“Most all the old quotations need fixing,” said Joyce in tones forbidding dispute. “For instance, the guy that alluded to marriages germinating in heaven certainly got off on the wrong foot. He meant pardnerships. The same works ain’t got capacity for both, no more’n you can build a split-second stop-watch in a stone quarry. No, sir! A true pardnership is the sanctifiedest relation that grows, is, and has its beans, while any two folks of opposite sect can marry and peg the game out some way. Of course, all pardnerships ain’t divine. To every one that’s heaven borned there’s a thousand made in ——. There goes them cussed dogs again!”
He dove abruptly at the tent flap, disappearing like a palmed coin, while our canvas structure reeled drunkenly at his impact. The sounds of strife without rose shrilly into blended agony, and the yelps of Keno melted away down the gulch in a rapid and rabid diminuendo.
Inasmuch as I had just packed out from camp in a loose pair of rubber boots, and was nursing two gall blisters, I did not feel called upon to emulate this energy of arbitration, particularly in bare feet.
“That black malamoot is a walking delegate for strife,” he remarked, returning. “Sometime I’ll lose my temper—and that’s the kind of pardners me and Justus Morrow was.”
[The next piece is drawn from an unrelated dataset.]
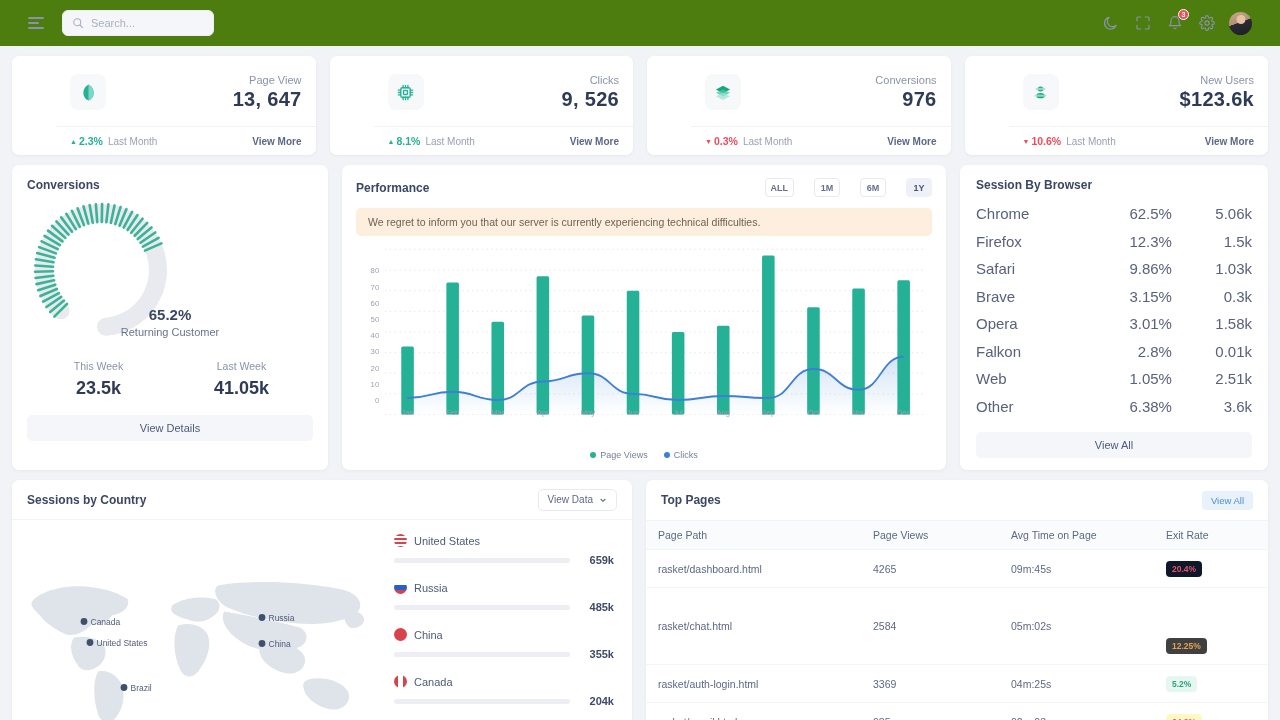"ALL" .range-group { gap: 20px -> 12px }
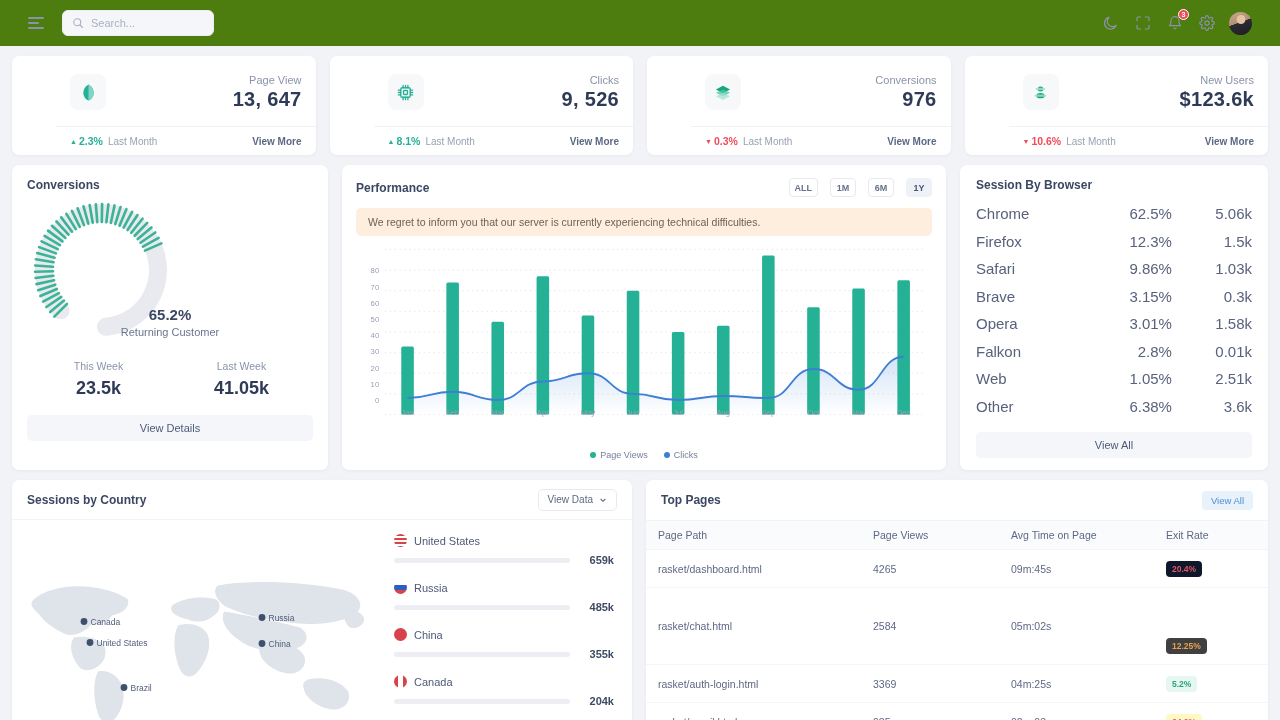"Sessions by Country" div.country-head { html: <div> <div>Sessions by Country</div> <div> <span>View Data</span> <svg> <path></path> </svg> </div> </div> -> none }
Never more do I interrupt the allegory of my mate, no matter how startling its structure. He adventures orally when and in the manner the spirit calls, without rote, form, or tone production. Therefore I kicked my blistered heels in the air and grunted aimless encouragement.
“I was prospectin’ a claim on Caribou Creek, and had her punched as full of holes as a sponge cake, when the necessity of a change appealed to me. I was out of everything more nourishing than hope and one slab of pay-streaked bacon, when two tenderfeet ‘mushed’ up the gulch, and invited themselves into my cabin to watch me pan. It’s the simplest thing known to science to salt a tenderfoot, so I didn’t have no trouble in selling out for three thousand dollars.
“You see, they couldn’t kick, ’cause some of us ‘old timers’ was bound to get their money anyhow—just a question of time; and their inexperience was cheap at the price. Also, they was real nice boys, and I hated to see ’em fall amongst them crooks at Dawson. It was a short-horned triumph, though. Like the Dead Sea biscuits of Scripture, it turned to ashes in my mouth. It wasn’t three days later that they struck it; right in my last shaft, within a foot of where I quit diggin’. They rocked out fifty ounces first day. When the news filtered to me, of course, I never made no holler. I couldn’t—that is, honestly—but I bought a six hundred dollar grub stake, loaded it aboard a dory, and—having instructed the trader regarding the disposition of my mortal, drunken remains, I fanned through that camp like a prairie fire shot in the sirloin with a hot wind.